Macro Thematic Analysis

Perseus Mining exemplifies the compelling investment case for intermediate gold producers with African exposure as gold prices test record highs above $4,000/oz. The company's 100,000 oz quarterly production at $1,463/oz AISC generates substantial free cash flow in the current price environment, enabling simultaneous development capital deployment and shareholder returns without leveraging the balance sheet. The African focus offers exploration upside and development opportunities at valuations substantially below developed markets, while Perseus's demonstrated ability to build and operate mines profitably in the region addresses the key risk concern. Jones's strategic continuity and disciplined capital allocation approach - "you have to be able to bring something to the table when you're looking at these acquisitions" - positions Perseus to compound value through organic growth and selective M&A as gold's macro tailwinds persist, driven by central bank buying, monetary policy uncertainty, and geopolitical tensions supporting safe-haven demand.

TL;DR:

Perseus Mining's new CEO Craig Jones brings operational expertise to execute the company's five-year growth plan, underpinned by a fortress balance sheet with $837M net cash funding development without debt. Near-term production growth comes from the on-schedule, on-budget Nyanzaga project (Q1 2027 ramp-up) and CMA Underground, while all three operating mines transition to higher-grade ore sources in coming quarters. Strong operating cash flow ($161M quarterly) enables continued shareholder returns alongside growth investment, with exploration upside from drilling programs showing promising reserve extension potential across the portfolio.

FAQs (AI Generated)

Why did Perseus choose not to pursue M&A outside Africa despite its strong balance sheet? +

Management believes Perseus's competitive advantage lies in African gold operations. "You have to stick to your knitting," Jones stated, noting acquisitions must leverage existing expertise to create value that others cannot.

How will CMA Underground impact Yaouré's production profile? +

Underground development provides access to higher-grade ore to offset declining open-pit grades. Strong rock quality and cycle times position the project to potentially recover its 3-month schedule delay through efficiency gains.

What drives Perseus's hedging strategy with gold above $4,000/oz? +

Management maintains "prudent" downside protection while increasing upside exposure through zero-cost collars and put options as committed hedges roll off. "Gold's not always going to be at $4,100 an ounce," Jones explained.

Can Perseus fund its growth program and shareholder returns without debt? +

Yes.
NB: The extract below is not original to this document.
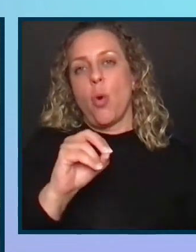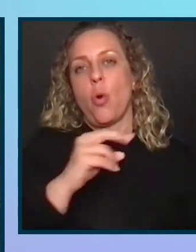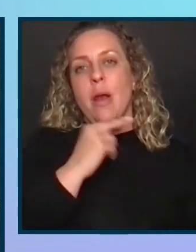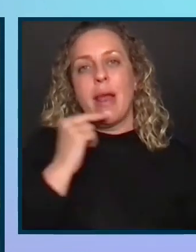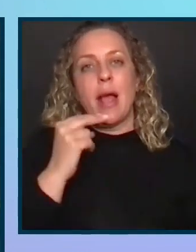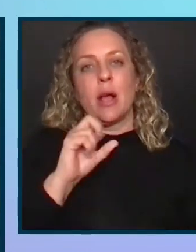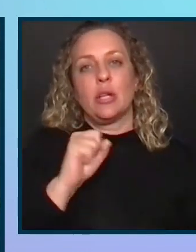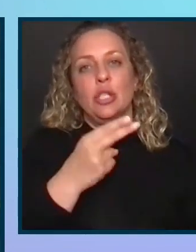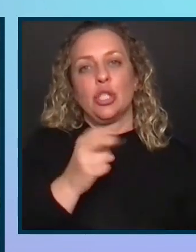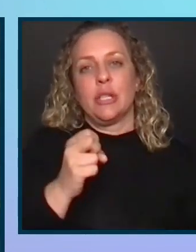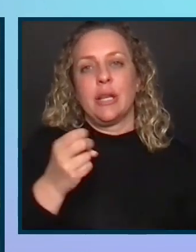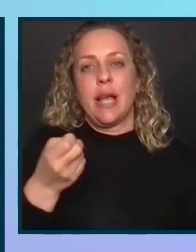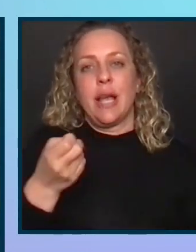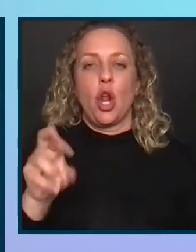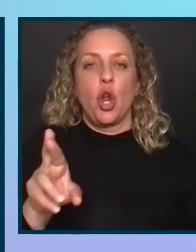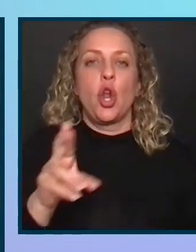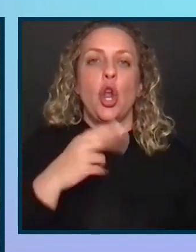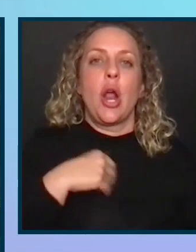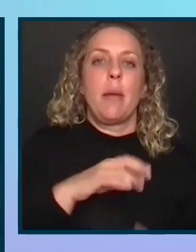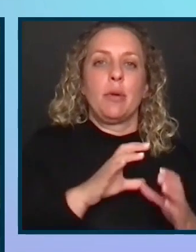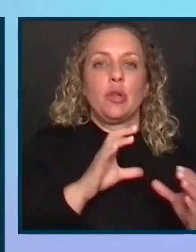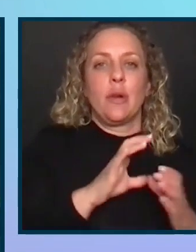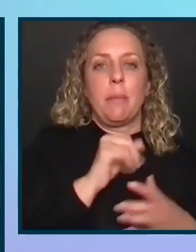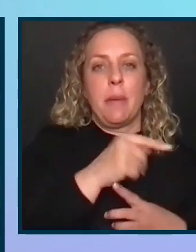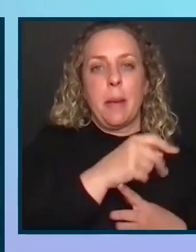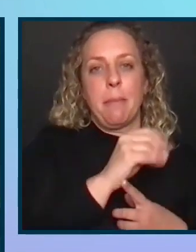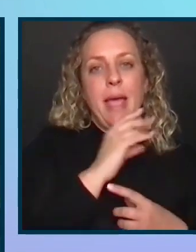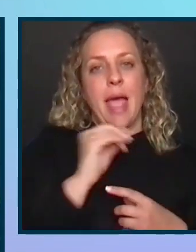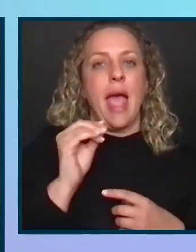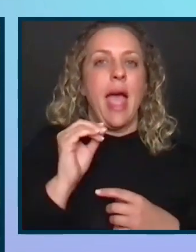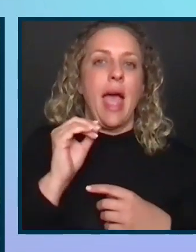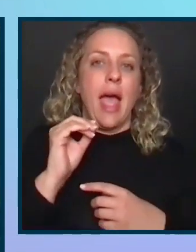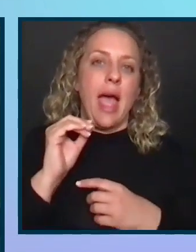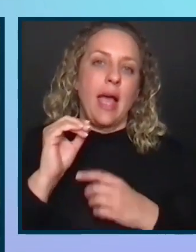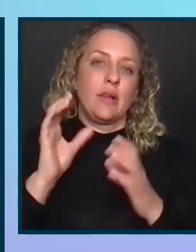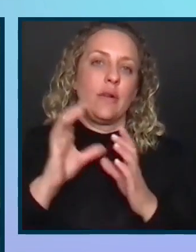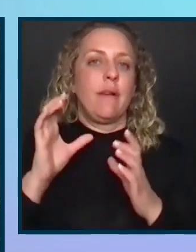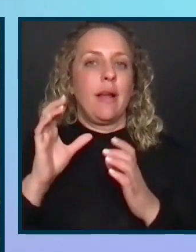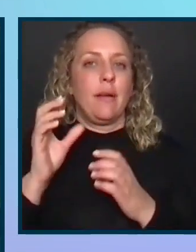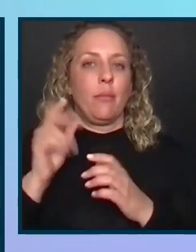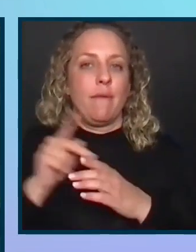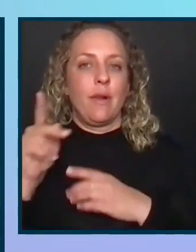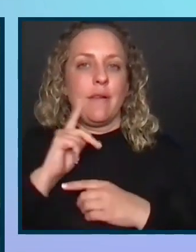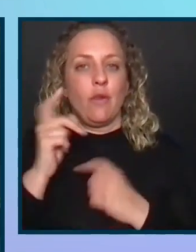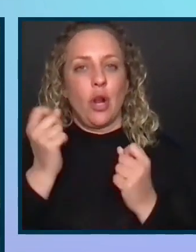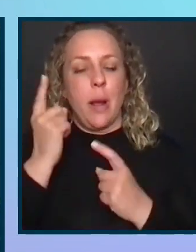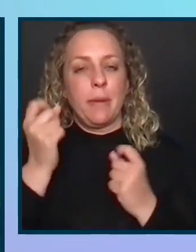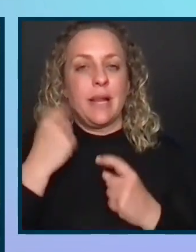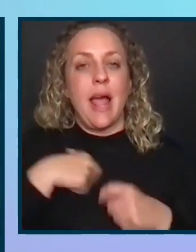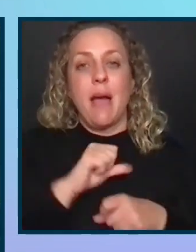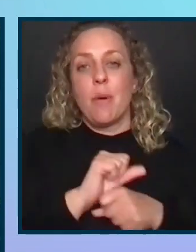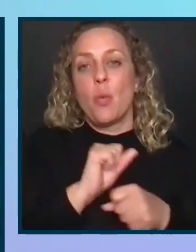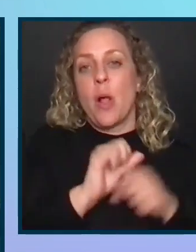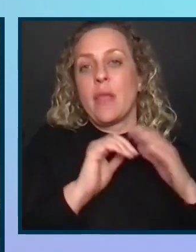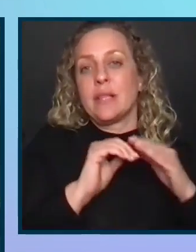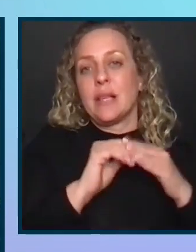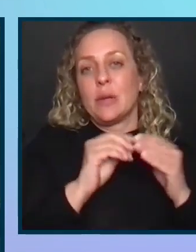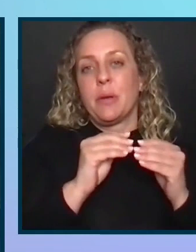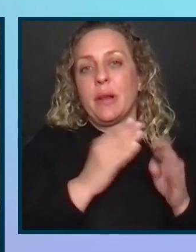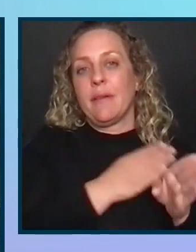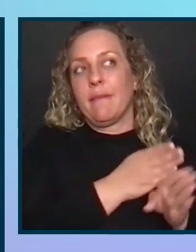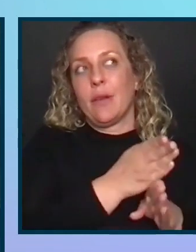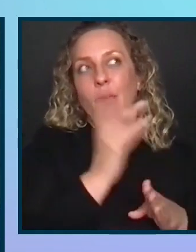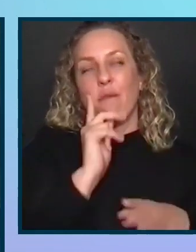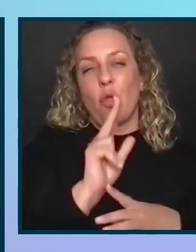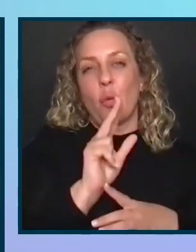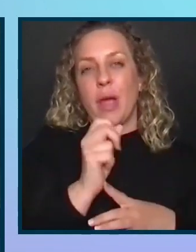as a PMP and also as a certified professional in accessibility core competencies. I have been working in the accessibility field for about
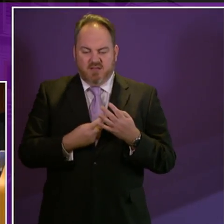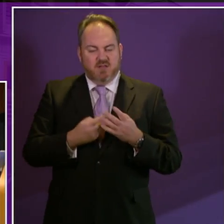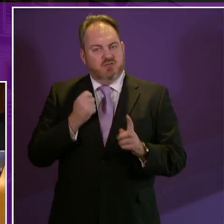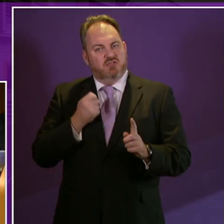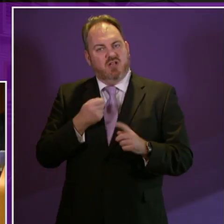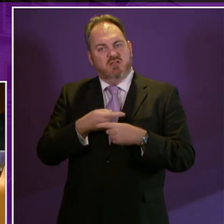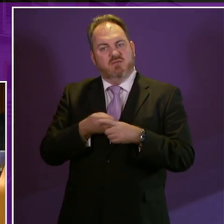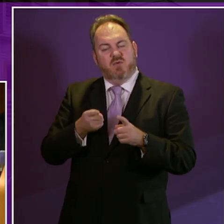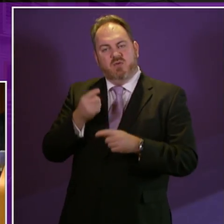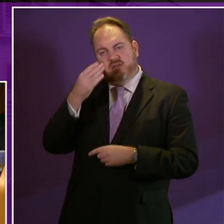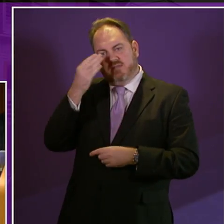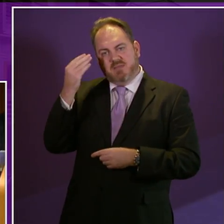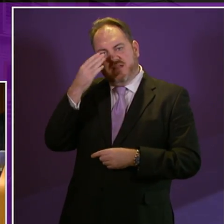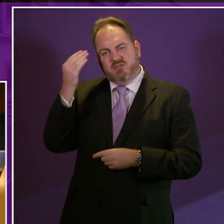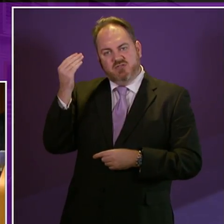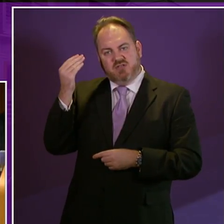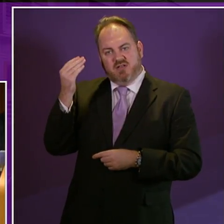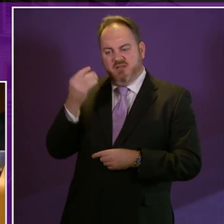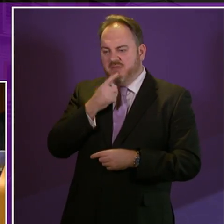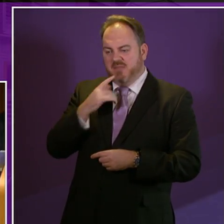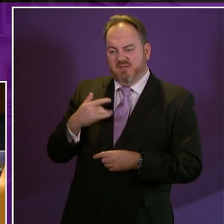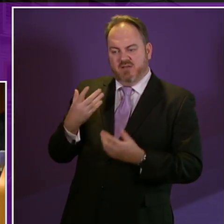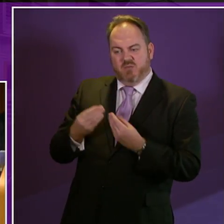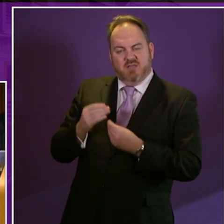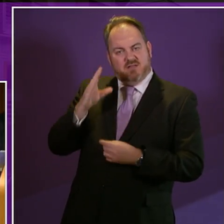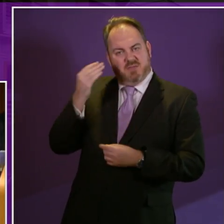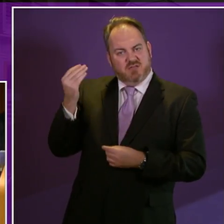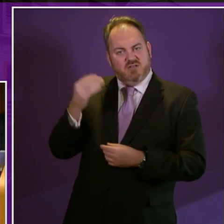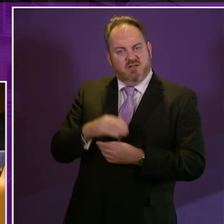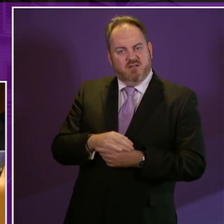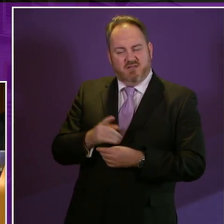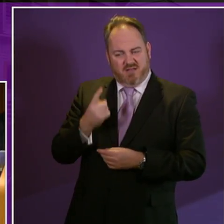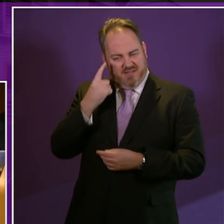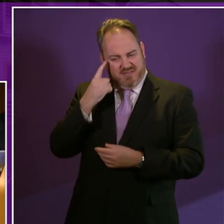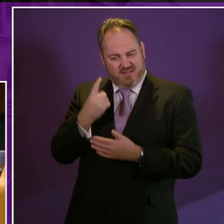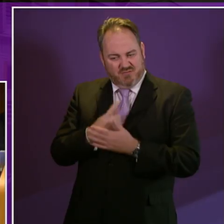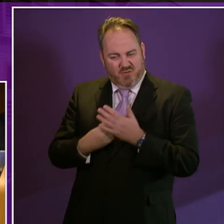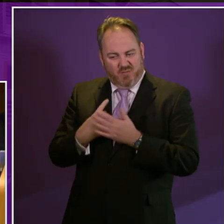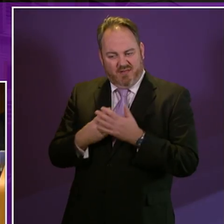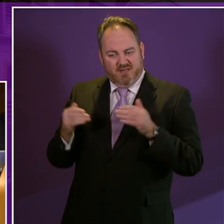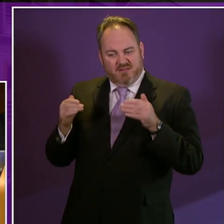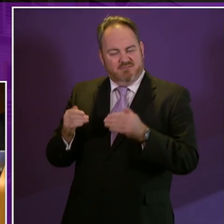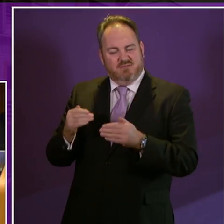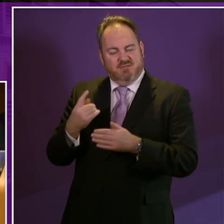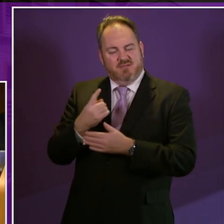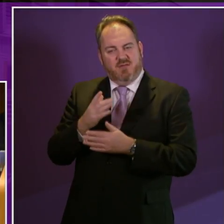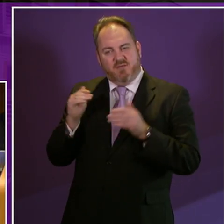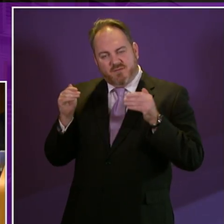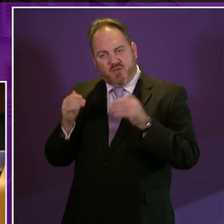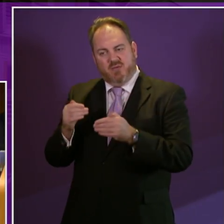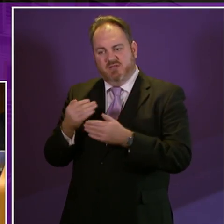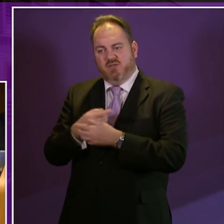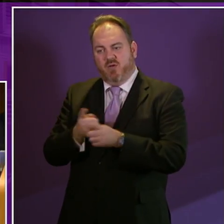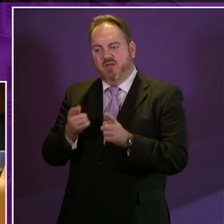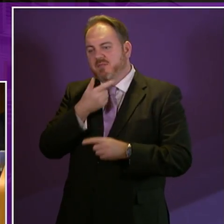dementia who are under 65 I personally think it shouldn't just be as Miles Briggs raised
The company's $837M cash position matches the $800M+ five-year capital program, funded by strong operating cash flow ($161M quarterly), enabling simultaneous development and the $100M buyback program.

What exploration upside exists across Perseus's portfolio? +

All sites have active programs focused on extending mine lives within existing infrastructure. Nyanzaga drilling shows promising results with a potential reserve update in 2025, while satellite deposits near operations offer organic growth opportunities.